Да и с материнской стороны я ни деда, Лукаша, ни бабки, Розалии, не знал. Дед еще в прошлом веке убил управляющего, и пришлось ему бежать в Америку. Так и остался в той земле. Управляющий, кобель, вроде к бабке приставал, а дед мой и самому бы помещику не спустил. Хлопнул раз управляющий бабку по заднице в поле во время жатвы, а дед схватил его за лацканы да прижал к снопам, у того аж глаза на лоб вылезли. За это управляющий на уборке ячменя срезал деду два дня. Дед считать не умел, но каждый день помнил, как на себя затраченный, вот и взбеленился, вырвал из рук управляющего палку, на которой тот отмечал дни, переломил об колено и забросил в жито. Вот тебе, сукин сын! Думал дед, страшно отомстил. А управляющий ну хохотать, по всему полю эхо разнеслось. А когда отсмеялся, деду: чтоб я тебя не видел! Но дед на руку был скор, хвать его по шее косой, и покатилась голова управляющего под копыта лошадям. Лошади всполошились, перевернули телегу со снопами, одна ногу сломала, пришлось добить. Приехали казаки, обшарили хату, перетряхнули деревню, но дед был уже на пути в Америку.
Долго не подавал оттуда вестей, никто даже не знал, что он там. Только через несколько лет, когда его уже живым перестали считать, прислал бабке Розалии немного долларов и письмо. Писал, что в деревню не вернется, а о сделанном не жалеет, потому как одной сволочью на свете стало меньше, а свет из-за этого — чуток получше. Хотя и нелегко ему. Они там круглый день по безлюдным местам, по жаре, в пыли гонят скотину на бойню в город. Дорога далекая. От нас на войну ближе было добираться. Пригонят одно стадо, надо другое гнать. И так без роздыху. Иной раз, если случится засуха, собственную мочу пьют, потому что реки высохшие, и коровы мрут как мухи. Даже когда туча набежит, дождь прежде, чем на землю упасть, в воздухе высохнет. Но он бы и вдругорядь управляющему снес башку, если б этот пес бабку тронуть посмел. Как-то он буфет в тамошней корчме перевернул, потому что вдруг привиделась ему бабка с управляющим в обнимку. Преклони колени перед Иисусом Христом, Розалька, страстями господними поклянись. Может, ты хахаля завела? Да хранит тебя милосердие божье, и Фелек, шурин, пусть глядит в оба. А ты, Фелек, шурин, смотри за ней, ежели чего — встретимся на том свете и посчитаемся. И еще писал дед, что в другой раз напишет, когда бабке к нему приехать. Но не так это будет скоро, ему письмо обошлось в пять долларов, а пять долларов, знаешь, Розалька, какие деньги? Портной Блюме письмо написал — дед к нему зашел штаны залатать, когда гнали скот, а он оказался христианин, хоть и еврей.

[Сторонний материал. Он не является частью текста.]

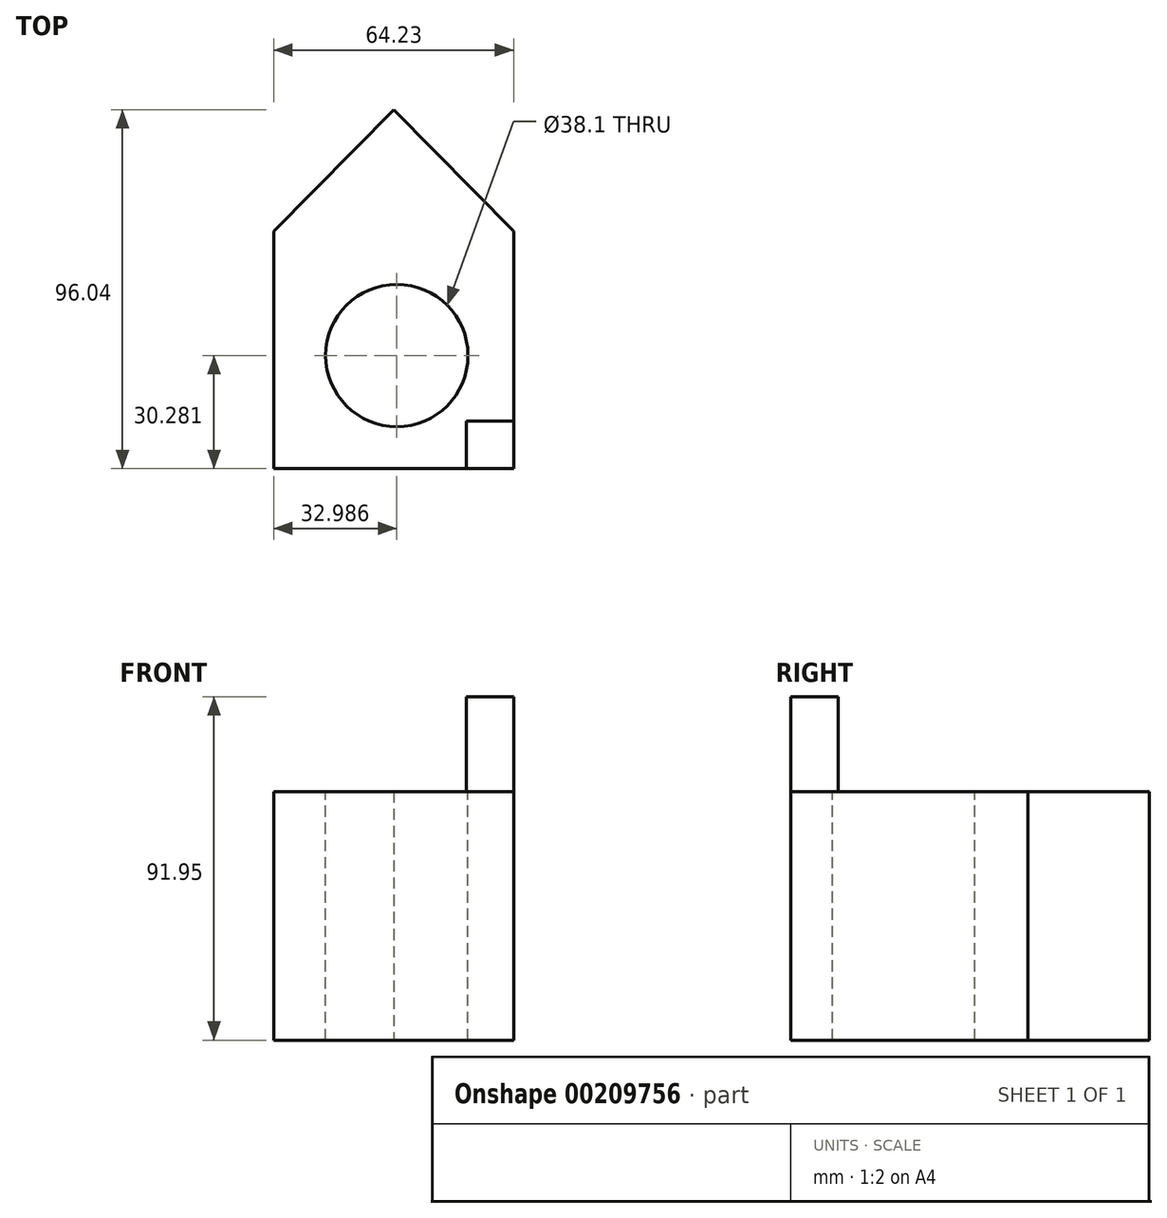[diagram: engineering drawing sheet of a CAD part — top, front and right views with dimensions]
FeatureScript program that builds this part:
annotation { "Feature Type Name" : "Feature", "Feature Type Description" : "" }
export const myFeature = defineFeature(function(context is Context, id is Id, definition is map)
    precondition{}
    {
        {
            var Q0;
            Q0=qCreatedBy(makeId("Top.planeOp"),FACE);
            var sketch = newSketch(context, id + "F0", { "sketchPlane" : qUnion([Q0])});
            skLineSegment(sketch, "E0.bottom", {"start": v(0, 0) * mm, "end": v(64.23, 0) * mm});
            skLineSegment(sketch, "E0.top", {"start": v(0, 63.5) * mm, "end": v(64.23, 63.5) * mm});
            skLineSegment(sketch, "E0.left", {"start": v(0, 0) * mm, "end": v(0, 63.5) * mm});
            skLineSegment(sketch, "E0.right", {"start": v(64.23, 0) * mm, "end": v(64.23, 63.5) * mm});
            skLineSegment(sketch, "E1", {"start": v(0, 63.5) * mm, "end": v(32.12, 96.04) * mm});
            skPoint(sketch, "E1.endSnap0", {"position": v(32.12, 63.5) * mm});
            skLineSegment(sketch, "E2", {"start": v(64.23, 63.5) * mm, "end": v(32.12, 96.04) * mm});
            skSolve(sketch);
        }
        {
            var Q0;
            Q0 = qSketchRegion(id + "F0", true);
            extrude(context, id + "F1", {"entities" : qUnion([Q0]), "depth" : 66.55 * mm});
        }
        {
            var Q0;
            Q0=makeQuery(id+"F1.opExtrude","CAP_FACE",FACE,{"disambiguationData":[OSD([sQuery(id+"F0.wireOp",EDGE,"E0.bottom"),sQuery(id+"F0.wireOp",EDGE,"E0.left"),sQuery(id+"F0.wireOp",EDGE,"E0.right"),sQuery(id+"F0.wireOp",EDGE,"E1"),sQuery(id+"F0.wireOp",EDGE,"E2")])],"isStart":false});
            var sketch = newSketch(context, id + "F2", { "sketchPlane" : qUnion([Q0])});
            skCircle(sketch, "E3", {"center": v(32.99, 30.28) * mm, "radius": 19.05 * mm});
            skSolve(sketch);
        }
        {
            var Q0;
            Q0 = qSketchRegion(id + "F2", true);
            extrude(context, id + "F3", {"entities" : qUnion([Q0]), "operationType" : NewBodyOperationType.REMOVE, "endBound" : BoundingType.THROUGH_ALL, "oppositeDirection" : true, "depth" : 25.4 * mm});
        }
        {
            var Q0;
            Q0=makeQuery(id+"F1.opExtrude","CAP_FACE",FACE,{"disambiguationData":[OSD([sQuery(id+"F0.wireOp",EDGE,"E0.bottom"),sQuery(id+"F0.wireOp",EDGE,"E0.left"),sQuery(id+"F0.wireOp",EDGE,"E0.right"),sQuery(id+"F0.wireOp",EDGE,"E1"),sQuery(id+"F0.wireOp",EDGE,"E2")])],"isStart":false});
            var sketch = newSketch(context, id + "F4", { "sketchPlane" : qUnion([Q0])});
            skLineSegment(sketch, "E4.bottom", {"start": v(51.53, 12.7) * mm, "end": v(64.23, 12.7) * mm});
            skLineSegment(sketch, "E4.top", {"start": v(51.53, 0) * mm, "end": v(64.23, 0) * mm});
            skLineSegment(sketch, "E4.left", {"start": v(51.53, 12.7) * mm, "end": v(51.53, 0) * mm});
            skLineSegment(sketch, "E4.right", {"start": v(64.23, 12.7) * mm, "end": v(64.23, 0) * mm});
            skSolve(sketch);
        }
        {
            var Q0;
            Q0=makeQuery(id+"F4.imprint","IMPRINT",FACE,{"disambiguationData":[TD([[makeQuery(id+"F4.imprint","IMPRINT",EDGE,{"derivedFrom":sQuery(id+"F4.wireOp",EDGE,"E4.bottom")}),-1.0]])]});
            extrude(context, id + "F5", {"entities" : qUnion([Q0]), "depth" : 25.4 * mm});
        }
    });
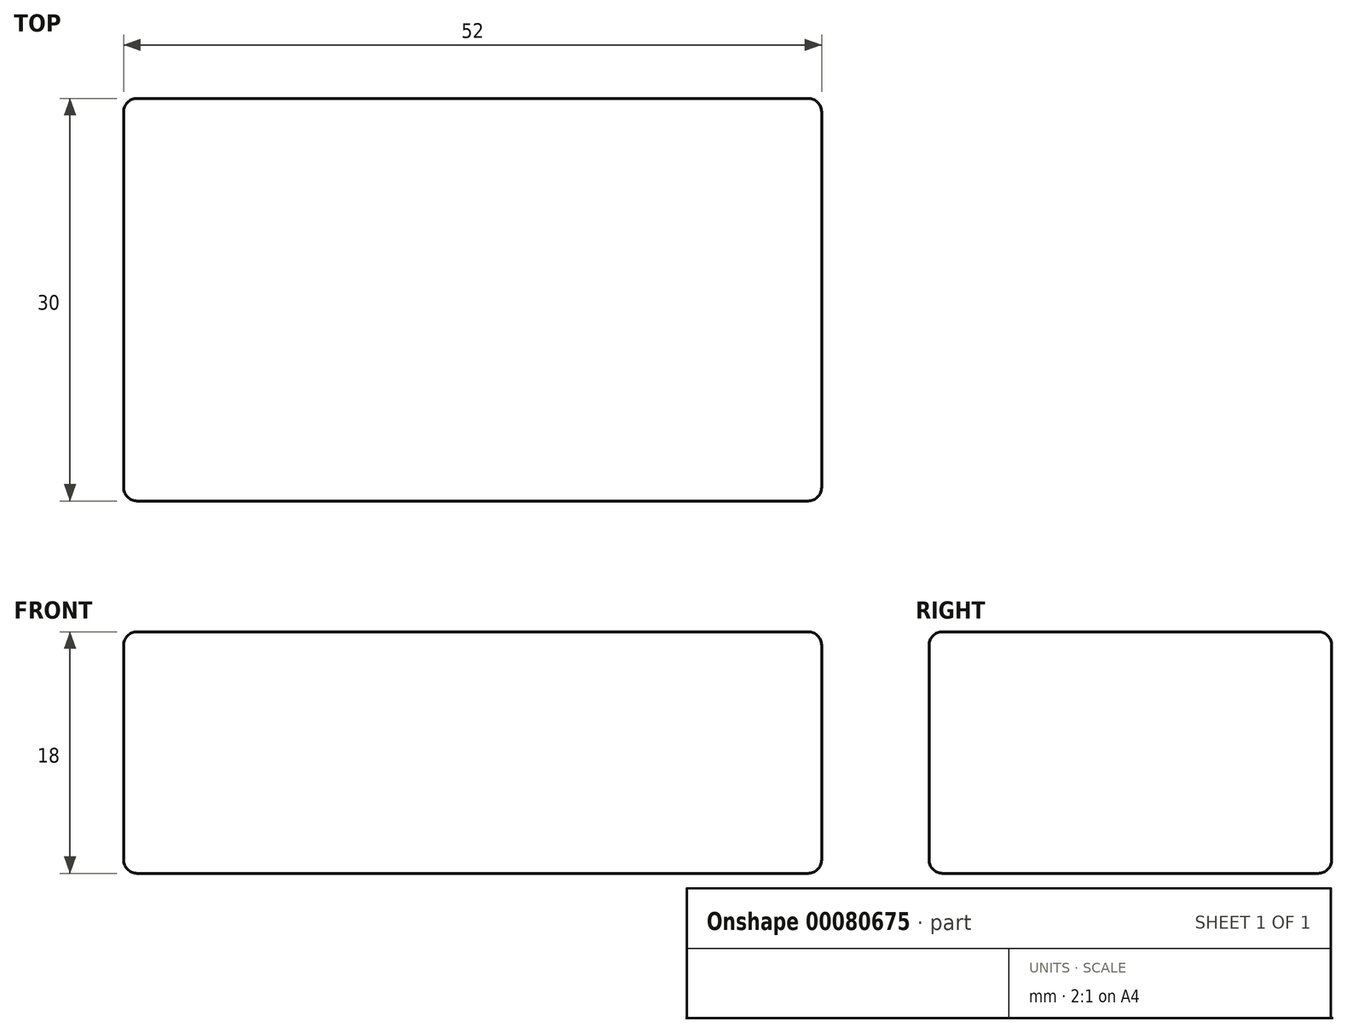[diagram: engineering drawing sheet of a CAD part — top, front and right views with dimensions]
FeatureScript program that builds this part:
annotation { "Feature Type Name" : "Feature", "Feature Type Description" : "" }
export const myFeature = defineFeature(function(context is Context, id is Id, definition is map)
    precondition{}
    {
        {
            var Q0;
            Q0=qCreatedBy(makeId("Top.planeOp"),FACE);
            var sketch = newSketch(context, id + "F0", { "sketchPlane" : qUnion([Q0])});
            skLineSegment(sketch, "E0.bottom", {"start": v(26, -15) * mm, "end": v(-26, -15) * mm});
            skLineSegment(sketch, "E0.top", {"start": v(26, 15) * mm, "end": v(-26, 15) * mm});
            skLineSegment(sketch, "E0.left", {"start": v(26, -15) * mm, "end": v(26, 15) * mm});
            skLineSegment(sketch, "E0.right", {"start": v(-26, -15) * mm, "end": v(-26, 15) * mm});
            skPoint(sketch, "E0.middle", {"position": v(0, 0) * mm});
            skSolve(sketch);
        }
        {
            var Q0;
            Q0 = qSketchRegion(id + "F0", true);
            extrude(context, id + "F1", {"entities" : qUnion([Q0]), "depth" : 18 * mm});
        }
        {
            var Q0;
            Q0=makeQuery(id+"F1.opExtrude","SWEPT_EDGE",EDGE,{"disambiguationData":[OSD([sQuery(id+"F0.wireOp",EDGE,"E0.top"),sQuery(id+"F0.wireOp",EDGE,"E0.right")])]});
            var Q1;
            Q1=makeQuery(id+"F1.opExtrude","SWEPT_EDGE",EDGE,{"disambiguationData":[OSD([sQuery(id+"F0.wireOp",EDGE,"E0.top"),sQuery(id+"F0.wireOp",EDGE,"E0.left")])]});
            var Q2;
            Q2=makeQuery(id+"F1.opExtrude","CAP_EDGE",EDGE,{"disambiguationData":[OSD([sQuery(id+"F0.wireOp",EDGE,"E0.top")])],"isStart":false});
            var Q3;
            Q3=makeQuery(id+"F1.opExtrude","CAP_EDGE",EDGE,{"disambiguationData":[OSD([sQuery(id+"F0.wireOp",EDGE,"E0.top")])],"isStart":true});
            var Q4;
            Q4=makeQuery(id+"F1.opExtrude","CAP_EDGE",EDGE,{"disambiguationData":[OSD([sQuery(id+"F0.wireOp",EDGE,"E0.right")])],"isStart":false});
            var Q5;
            Q5=makeQuery(id+"F1.opExtrude","CAP_EDGE",EDGE,{"disambiguationData":[OSD([sQuery(id+"F0.wireOp",EDGE,"E0.right")])],"isStart":true});
            var Q6;
            Q6=makeQuery(id+"F1.opExtrude","SWEPT_EDGE",EDGE,{"disambiguationData":[OSD([sQuery(id+"F0.wireOp",EDGE,"E0.bottom"),sQuery(id+"F0.wireOp",EDGE,"E0.right")])]});
            var Q7;
            Q7=makeQuery(id+"F1.opExtrude","CAP_EDGE",EDGE,{"disambiguationData":[OSD([sQuery(id+"F0.wireOp",EDGE,"E0.bottom")])],"isStart":false});
            var Q8;
            Q8=makeQuery(id+"F1.opExtrude","CAP_EDGE",EDGE,{"disambiguationData":[OSD([sQuery(id+"F0.wireOp",EDGE,"E0.bottom")])],"isStart":true});
            var Q9;
            Q9=makeQuery(id+"F1.opExtrude","CAP_EDGE",EDGE,{"disambiguationData":[OSD([sQuery(id+"F0.wireOp",EDGE,"E0.left")])],"isStart":true});
            var Q10;
            Q10=makeQuery(id+"F1.opExtrude","SWEPT_EDGE",EDGE,{"disambiguationData":[OSD([sQuery(id+"F0.wireOp",EDGE,"E0.bottom"),sQuery(id+"F0.wireOp",EDGE,"E0.left")])]});
            var Q11;
            Q11=makeQuery(id+"F1.opExtrude","CAP_EDGE",EDGE,{"disambiguationData":[OSD([sQuery(id+"F0.wireOp",EDGE,"E0.left")])],"isStart":false});
            fillet(context, id + "F2", {"entities" : qUnion([Q0, Q1, Q2, Q3, Q4, Q5, Q6, Q7, Q8, Q9, Q10, Q11]), "radius" : 1 * mm, "tangentPropagation" : true, "allowEdgeOverflow" : false});
        }
    });
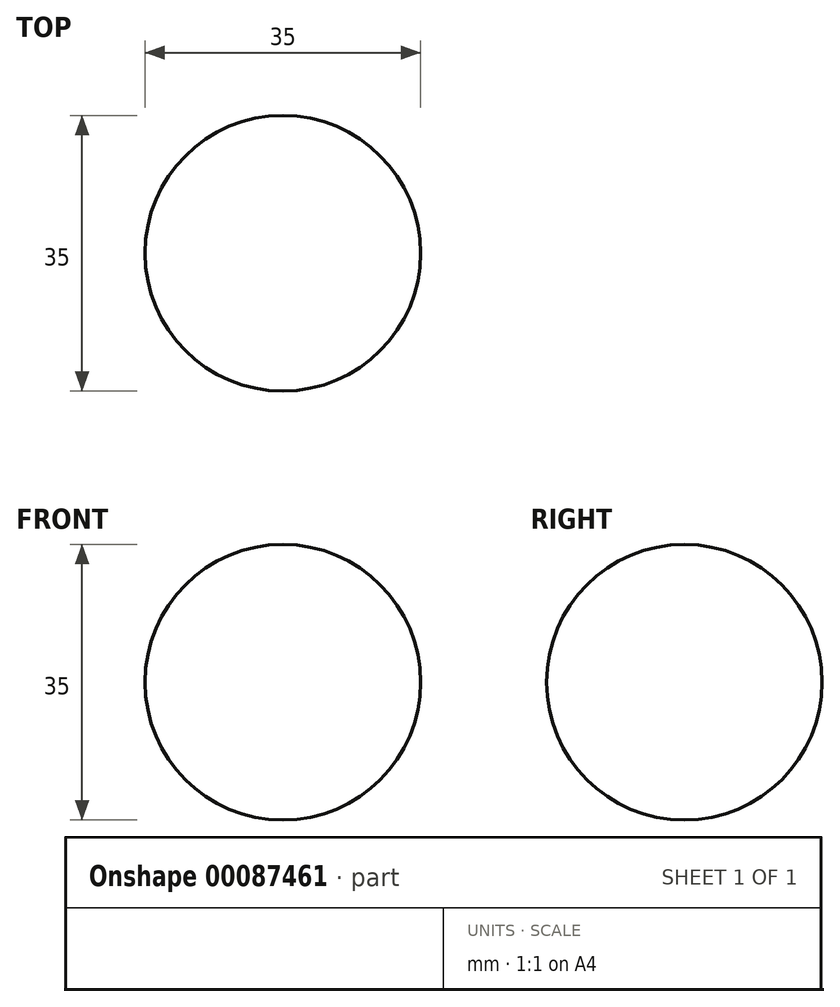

Но бабка, как и дед, шальная была. И, не дожидаясь, пока он ей снова напишет, как обещал, отдала мою мать и ее брата, Сильвестра, который потом помер от кровавого поноса, а были оба еще совсем маленькие, и за дедом в эту Америку. Отговаривали ее люди, Америка, она ж на другом краю света, дальше, чем солнце садится, и ходят там вниз головой. Вернулся вон один, из Подлесной, так у него все перемешалось, днем спал, к ночи вставал, только собаки его без конца облаивали. Пахал ночью, косил ночью, как-то на ночь глядя отправился на ярмарку, ничего не продал, ничего не купил и домой больше не воротился. Река его после где-то вынесла на берег. Но бабка плевала на все предостережения да советы.